Start of Source information

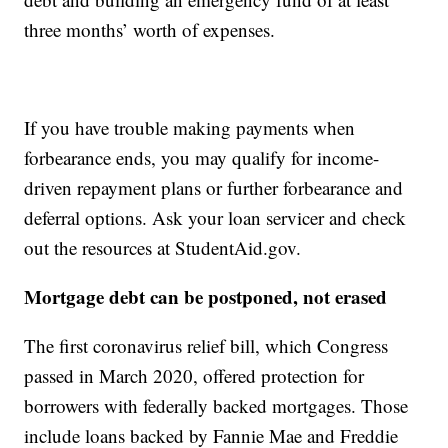
three months’ worth of expenses.
If you have trouble making payments when
forbearance ends, you may qualify for income-
driven repayment plans or further forbearance and
deferral options. Ask your loan servicer and check
out the resources at StudentAid.gov.
Mortgage debt can be postponed, not erased
The first coronavirus relief bill, which Congress
passed in March 2020, offered protection for
borrowers with federally backed mortgages. Those
include loans backed by Fannie Mae and Freddie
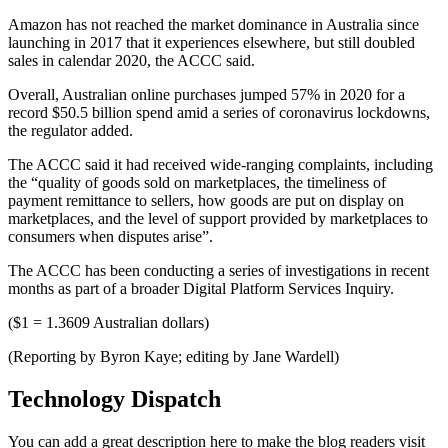
Amazon has not reached the market dominance in Australia since
launching in 2017 that it experiences elsewhere, but still doubled
sales in calendar 2020, the ACCC said.
Overall, Australian online purchases jumped 57% in 2020 for a
record $50.5 billion spend amid a series of coronavirus lockdowns,
the regulator added.
The ACCC said it had received wide-ranging complaints, including
the “quality of goods sold on marketplaces, the timeliness of
payment remittance to sellers, how goods are put on display on
marketplaces, and the level of support provided by marketplaces to
consumers when disputes arise”.
The ACCC has been conducting a series of investigations in recent
months as part of a broader Digital Platform Services Inquiry.
($1 = 1.3609 Australian dollars)
(Reporting by Byron Kaye; editing by Jane Wardell)
Technology Dispatch
You can add a great description here to make the blog readers visit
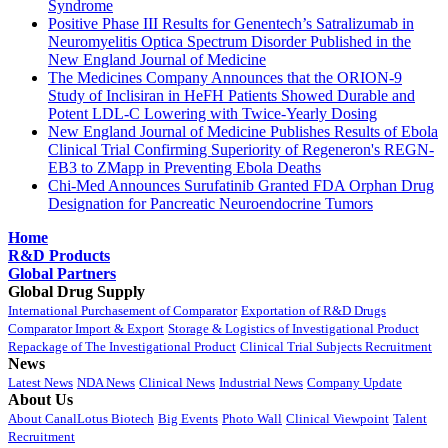
Syndrome
Positive Phase III Results for Genentech’s Satralizumab in
Neuromyelitis Optica Spectrum Disorder Published in the
New England Journal of Medicine
The Medicines Company Announces that the ORION-9
Study of Inclisiran in HeFH Patients Showed Durable and
Potent LDL-C Lowering with Twice-Yearly Dosing
New England Journal of Medicine Publishes Results of Ebola
Clinical Trial Confirming Superiority of Regeneron's REGN-
EB3 to ZMapp in Preventing Ebola Deaths
Chi-Med Announces Surufatinib Granted FDA Orphan Drug
Designation for Pancreatic Neuroendocrine Tumors
Home
R&D Products
Global Partners
Global Drug Supply
International Purchasement of Comparator
Exportation of R&D Drugs
Comparator Import & Export
Storage & Logistics of Investigational Product
Repackage of The Investigational Product
Clinical Trial Subjects Recruitment
News
Latest News
NDA News
Clinical News
Industrial News
Company Update
About Us
About CanalLotus Biotech
Big Events
Photo Wall
Clinical Viewpoint
Talent
Recruitment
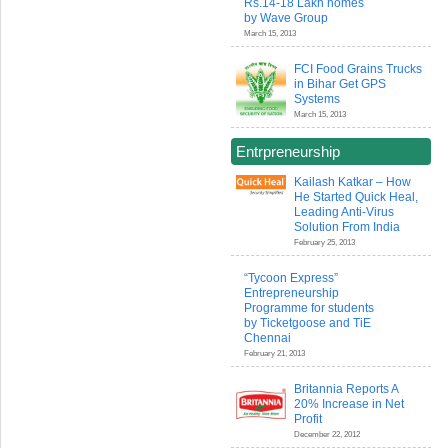
Rs.14-18 Lakh homes
by Wave Group
March 15, 2013
FCI Food Grains Trucks
in Bihar Get GPS
Systems
March 15, 2013
Entrpreneurship
Kailash Katkar – How
He Started Quick Heal,
Leading Anti-Virus
Solution From India
February 25, 2013
“Tycoon Express”
Entrepreneurship
Programme for students
by Ticketgoose and TiE
Chennai
February 21, 2013
Britannia Reports A
20% Increase in Net
Profit
December 22, 2012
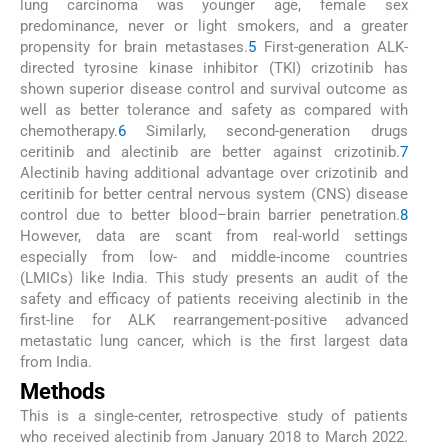
lung carcinoma was younger age, female sex
predominance, never or light smokers, and a greater
propensity for brain metastases.
5
First-generation ALK-
directed tyrosine kinase inhibitor (TKI) crizotinib has
shown superior disease control and survival outcome as
well as better tolerance and safety as compared with
chemotherapy.
6
Similarly, second-generation drugs
ceritinib and alectinib are better against crizotinib.
7
Alectinib having additional advantage over crizotinib and
ceritinib for better central nervous system (CNS) disease
control due to better blood–brain barrier penetration.
8
However, data are scant from real-world settings
especially from low- and middle-income countries
(LMICs) like India. This study presents an audit of the
safety and efficacy of patients receiving alectinib in the
first-line for ALK rearrangement-positive advanced
metastatic lung cancer, which is the first largest data
from India.
Methods
This is a single-center, retrospective study of patients
who received alectinib from January 2018 to March 2022.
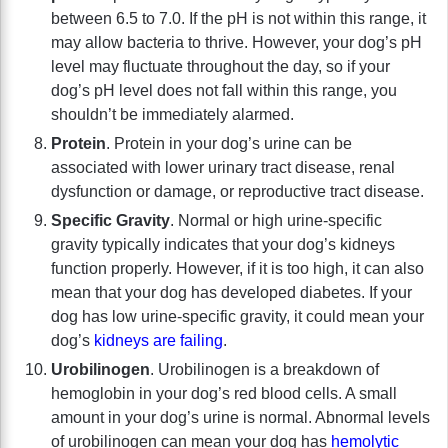
between 6.5 to 7.0. If the pH is not within this range, it
may allow bacteria to thrive. However, your dog’s pH
level may fluctuate throughout the day, so if your
dog’s pH level does not fall within this range, you
shouldn’t be immediately alarmed.
Protein
. Protein in your dog’s urine can be
associated with lower urinary tract disease, renal
dysfunction or damage, or reproductive tract disease.
Specific Gravity
. Normal or high urine-specific
gravity typically indicates that your dog’s kidneys
function properly. However, if it is too high, it can also
mean that your dog has developed diabetes. If your
dog has low urine-specific gravity, it could mean your
dog’s
kidneys are failing
.
Urobilinogen
. Urobilinogen is a breakdown of
hemoglobin in your dog’s red blood cells. A small
amount in your dog’s urine is normal. Abnormal levels
of urobilinogen can mean your dog has
hemolytic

End of Source information

In your copy, reproduce the data above exactly and skip every picture.

three months’ worth of expenses.
If you have trouble making payments when
forbearance ends, you may qualify for income-
driven repayment plans or further forbearance and
deferral options. Ask your loan servicer and check
out the resources at StudentAid.gov.
Mortgage debt can be postponed, not erased
The first coronavirus relief bill, which Congress
passed in March 2020, offered protection for
borrowers with federally backed mortgages. Those
include loans backed by Fannie Mae and Freddie
Amazon has not reached the market dominance in Australia since
launching in 2017 that it experiences elsewhere, but still doubled
sales in calendar 2020, the ACCC said.
Overall, Australian online purchases jumped 57% in 2020 for a
record $50.5 billion spend amid a series of coronavirus lockdowns,
the regulator added.
The ACCC said it had received wide-ranging complaints, including
the “quality of goods sold on marketplaces, the timeliness of
payment remittance to sellers, how goods are put on display on
marketplaces, and the level of support provided by marketplaces to
consumers when disputes arise”.
The ACCC has been conducting a series of investigations in recent
months as part of a broader Digital Platform Services Inquiry.
($1 = 1.3609 Australian dollars)
(Reporting by Byron Kaye; editing by Jane Wardell)
Technology Dispatch
You can add a great description here to make the blog readers visit
Syndrome
Positive Phase III Results for Genentech’s Satralizumab in
Neuromyelitis Optica Spectrum Disorder Published in the
New England Journal of Medicine
The Medicines Company Announces that the ORION-9
Study of Inclisiran in HeFH Patients Showed Durable and
Potent LDL-C Lowering with Twice-Yearly Dosing
New England Journal of Medicine Publishes Results of Ebola
Clinical Trial Confirming Superiority of Regeneron's REGN-
EB3 to ZMapp in Preventing Ebola Deaths
Chi-Med Announces Surufatinib Granted FDA Orphan Drug
Designation for Pancreatic Neuroendocrine Tumors
Home
R&D Products
Global Partners
Global Drug Supply
International Purchasement of Comparator
Exportation of R&D Drugs
Comparator Import & Export
Storage & Logistics of Investigational Product
Repackage of The Investigational Product
Clinical Trial Subjects Recruitment
News
Latest News
NDA News
Clinical News
Industrial News
Company Update
About Us
About CanalLotus Biotech
Big Events
Photo Wall
Clinical Viewpoint
Talent
Recruitment
Rs.14-18 Lakh homes
by Wave Group
March 15, 2013
FCI Food Grains Trucks
in Bihar Get GPS
Systems
March 15, 2013
Entrpreneurship
Kailash Katkar – How
He Started Quick Heal,
Leading Anti-Virus
Solution From India
February 25, 2013
“Tycoon Express”
Entrepreneurship
Programme for students
by Ticketgoose and TiE
Chennai
February 21, 2013
Britannia Reports A
20% Increase in Net
Profit
December 22, 2012
lung carcinoma was younger age, female sex
predominance, never or light smokers, and a greater
propensity for brain metastases.
5
First-generation ALK-
directed tyrosine kinase inhibitor (TKI) crizotinib has
shown superior disease control and survival outcome as
well as better tolerance and safety as compared with
chemotherapy.
6
Similarly, second-generation drugs
ceritinib and alectinib are better against crizotinib.
7
Alectinib having additional advantage over crizotinib and
ceritinib for better central nervous system (CNS) disease
control due to better blood–brain barrier penetration.
8
However, data are scant from real-world settings
especially from low- and middle-income countries
(LMICs) like India. This study presents an audit of the
safety and efficacy of patients receiving alectinib in the
first-line for ALK rearrangement-positive advanced
metastatic lung cancer, which is the first largest data
from India.
Methods
This is a single-center, retrospective study of patients
who received alectinib from January 2018 to March 2022.
between 6.5 to 7.0. If the pH is not within this range, it
may allow bacteria to thrive. However, your dog’s pH
level may fluctuate throughout the day, so if your
dog’s pH level does not fall within this range, you
shouldn’t be immediately alarmed.
Protein
. Protein in your dog’s urine can be
associated with lower urinary tract disease, renal
dysfunction or damage, or reproductive tract disease.
Specific Gravity
. Normal or high urine-specific
gravity typically indicates that your dog’s kidneys
function properly. However, if it is too high, it can also
mean that your dog has developed diabetes. If your
dog has low urine-specific gravity, it could mean your
dog’s
kidneys are failing
.
Urobilinogen
. Urobilinogen is a breakdown of
hemoglobin in your dog’s red blood cells. A small
amount in your dog’s urine is normal. Abnormal levels
of urobilinogen can mean your dog has
hemolytic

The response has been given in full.